§ **O que se pede**: Segundo o trecho do documento, por que se solicitou à Equipe CCI.1 que explicitasse quais prêmios seriam beneficiados pelo patrocínio pretendido?

___ Trecho do documento

Sr. Procurador Legislativo Supervisor,
A Equipe de Eventos CCI.1 consulta esta Procuradoria sobre a possibilidade de que eventos realizados pela Câmara Municipal de São Paulo contem com patrocínio de entidades e empresas privadas.
Em caso positivo, indaga sobre a possibilidade de se veicular a logomarca dos patrocinadores ao lado do emblema da Edilidade Paulistana nos materiais do evento, como cartazes, banners e folders, assim como nas matérias a serem divulgadas por meio de televisão, internet e rádio.
Aduz que tal prática era adotada na Casa, porém já há alguns anos foi abandonada sem se ter notícia do motivo para tanto.
Tendo em conta a variedade de prêmios que é concedida pela Câmara Municipal de São Paulo – alguns promovendo concurso entre os participantes, como o Trote Solidário, e outros não, como a Medalha Anchieta – solicitou-se à Equipe CCI.1 que explicitasse quais desses prêmios seriam beneficiados pelo pretendido patrocínio.
Em resposta, encaminhou-se a lista de prêmios institucionais que seriam beneficiados pelos bens ou serviços recebidos a título de patrocínio (fls. 11), bem como documentos que consubstanciam pesquisa realizada por aquele setor junto a algumas Secretarias da Prefeitura de São Paulo e à Assembleia Legislativa do Estado de São Paulo a respeito da forma de obtenção de patrocínio para eventos por elas realizados.
De início, deve-se apontar que todos os prêmios elencados pela Equipe CCI.1 às fls. 11 possuem em comum o fato de que uma comissão julgadora fica responsável por escolher, dentre aqueles que tenham voluntariamente se inscrito para participar, o projeto ou a instituição vencedora, atribuindo-lhe um prêmio, que, em regra, resume-se a entrega de uma placa comemorativa.
Neste contexto, resta claro, que a ideia de se utilizar bens e serviços eventualmente recebidos de terceiros para incrementar a premiação ou até mesmo o evento institucional tornaria tais prêmios mais atrativos, angariando, consequentemente, um maior número de participantes, servindo inclusive para o fomento do interesse público subjacente à criação do prêmio.

______
___ Dados fornecidos

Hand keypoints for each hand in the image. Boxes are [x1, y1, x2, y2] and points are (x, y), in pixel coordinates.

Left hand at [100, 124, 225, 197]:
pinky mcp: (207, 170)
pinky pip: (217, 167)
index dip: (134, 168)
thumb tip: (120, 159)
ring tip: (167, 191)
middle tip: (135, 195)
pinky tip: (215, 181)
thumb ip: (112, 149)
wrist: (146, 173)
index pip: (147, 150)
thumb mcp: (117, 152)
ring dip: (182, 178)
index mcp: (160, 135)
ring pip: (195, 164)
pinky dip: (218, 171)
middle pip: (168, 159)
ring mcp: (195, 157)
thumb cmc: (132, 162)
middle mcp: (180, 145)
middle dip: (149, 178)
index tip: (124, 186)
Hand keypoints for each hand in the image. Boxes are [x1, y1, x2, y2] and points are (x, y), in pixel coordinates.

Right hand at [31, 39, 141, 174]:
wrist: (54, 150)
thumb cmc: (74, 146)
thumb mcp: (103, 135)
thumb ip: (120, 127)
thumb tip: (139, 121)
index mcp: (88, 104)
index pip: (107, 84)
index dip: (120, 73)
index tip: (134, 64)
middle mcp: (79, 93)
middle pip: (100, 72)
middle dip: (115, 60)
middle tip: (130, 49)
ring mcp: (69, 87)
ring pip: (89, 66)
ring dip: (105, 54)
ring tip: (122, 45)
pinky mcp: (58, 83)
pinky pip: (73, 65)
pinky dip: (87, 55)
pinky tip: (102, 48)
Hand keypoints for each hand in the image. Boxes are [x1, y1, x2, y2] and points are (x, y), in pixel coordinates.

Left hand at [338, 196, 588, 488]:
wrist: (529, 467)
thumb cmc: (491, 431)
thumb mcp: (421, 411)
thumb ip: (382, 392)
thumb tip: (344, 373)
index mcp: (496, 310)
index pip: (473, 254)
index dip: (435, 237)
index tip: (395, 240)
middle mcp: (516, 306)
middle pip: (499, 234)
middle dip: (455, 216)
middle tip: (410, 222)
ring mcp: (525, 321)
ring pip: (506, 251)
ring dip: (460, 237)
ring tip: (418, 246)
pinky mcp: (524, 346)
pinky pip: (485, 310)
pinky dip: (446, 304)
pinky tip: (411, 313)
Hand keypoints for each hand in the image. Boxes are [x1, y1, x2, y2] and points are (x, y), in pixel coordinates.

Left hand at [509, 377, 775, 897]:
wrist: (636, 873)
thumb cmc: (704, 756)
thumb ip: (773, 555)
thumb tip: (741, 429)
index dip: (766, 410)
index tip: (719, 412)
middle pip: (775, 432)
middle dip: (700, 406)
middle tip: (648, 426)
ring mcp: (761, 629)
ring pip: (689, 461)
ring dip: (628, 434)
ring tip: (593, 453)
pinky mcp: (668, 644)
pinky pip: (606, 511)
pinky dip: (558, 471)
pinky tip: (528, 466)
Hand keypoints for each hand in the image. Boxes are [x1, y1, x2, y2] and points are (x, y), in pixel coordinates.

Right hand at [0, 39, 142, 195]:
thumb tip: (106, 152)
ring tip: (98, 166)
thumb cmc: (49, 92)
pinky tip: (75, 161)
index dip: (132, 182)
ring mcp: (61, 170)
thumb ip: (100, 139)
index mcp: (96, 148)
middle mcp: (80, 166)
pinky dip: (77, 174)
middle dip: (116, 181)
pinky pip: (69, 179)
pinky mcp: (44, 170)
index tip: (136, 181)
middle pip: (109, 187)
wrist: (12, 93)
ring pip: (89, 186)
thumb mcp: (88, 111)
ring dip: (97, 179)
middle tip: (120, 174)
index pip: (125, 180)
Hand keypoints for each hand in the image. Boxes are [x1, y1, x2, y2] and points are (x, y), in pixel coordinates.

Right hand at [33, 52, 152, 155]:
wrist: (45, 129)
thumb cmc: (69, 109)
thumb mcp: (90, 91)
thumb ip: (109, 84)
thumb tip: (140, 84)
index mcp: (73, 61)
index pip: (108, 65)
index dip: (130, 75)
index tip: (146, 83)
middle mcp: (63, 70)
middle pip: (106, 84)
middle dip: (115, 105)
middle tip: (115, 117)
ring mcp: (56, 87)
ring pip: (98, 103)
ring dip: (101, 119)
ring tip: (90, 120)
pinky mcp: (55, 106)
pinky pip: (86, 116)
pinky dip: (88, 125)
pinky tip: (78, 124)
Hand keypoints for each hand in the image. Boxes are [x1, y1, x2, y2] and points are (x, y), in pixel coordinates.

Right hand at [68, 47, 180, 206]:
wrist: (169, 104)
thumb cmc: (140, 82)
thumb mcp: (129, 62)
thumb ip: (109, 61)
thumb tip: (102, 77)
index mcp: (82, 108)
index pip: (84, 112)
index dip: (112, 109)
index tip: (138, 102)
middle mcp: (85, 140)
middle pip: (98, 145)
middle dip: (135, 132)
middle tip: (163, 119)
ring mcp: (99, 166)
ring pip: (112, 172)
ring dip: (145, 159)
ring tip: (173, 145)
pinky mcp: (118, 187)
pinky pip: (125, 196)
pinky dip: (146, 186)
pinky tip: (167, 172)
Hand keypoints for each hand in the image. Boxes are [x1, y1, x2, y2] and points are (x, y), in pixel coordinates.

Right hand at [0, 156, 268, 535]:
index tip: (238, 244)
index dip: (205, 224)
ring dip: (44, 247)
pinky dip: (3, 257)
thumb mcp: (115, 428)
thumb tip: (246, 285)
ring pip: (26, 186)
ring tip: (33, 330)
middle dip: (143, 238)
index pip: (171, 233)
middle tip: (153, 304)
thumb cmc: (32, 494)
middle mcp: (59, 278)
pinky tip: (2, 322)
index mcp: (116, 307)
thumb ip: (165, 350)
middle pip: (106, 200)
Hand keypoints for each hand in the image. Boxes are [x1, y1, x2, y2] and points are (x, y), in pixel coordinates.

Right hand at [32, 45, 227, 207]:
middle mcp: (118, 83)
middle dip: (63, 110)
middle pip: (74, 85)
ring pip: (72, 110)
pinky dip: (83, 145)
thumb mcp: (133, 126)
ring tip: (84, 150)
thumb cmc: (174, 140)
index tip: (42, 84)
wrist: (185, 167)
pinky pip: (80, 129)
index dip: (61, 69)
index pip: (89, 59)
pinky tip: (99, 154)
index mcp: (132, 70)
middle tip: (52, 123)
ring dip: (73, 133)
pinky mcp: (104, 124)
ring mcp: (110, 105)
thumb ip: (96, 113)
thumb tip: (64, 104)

______

§ **Resolução do exercício**: Porque a Câmara Municipal de São Paulo concede uma variedade de prêmios: alguns promovem concurso entre os participantes, como o Trote Solidário, e outros não, como a Medalha Anchieta.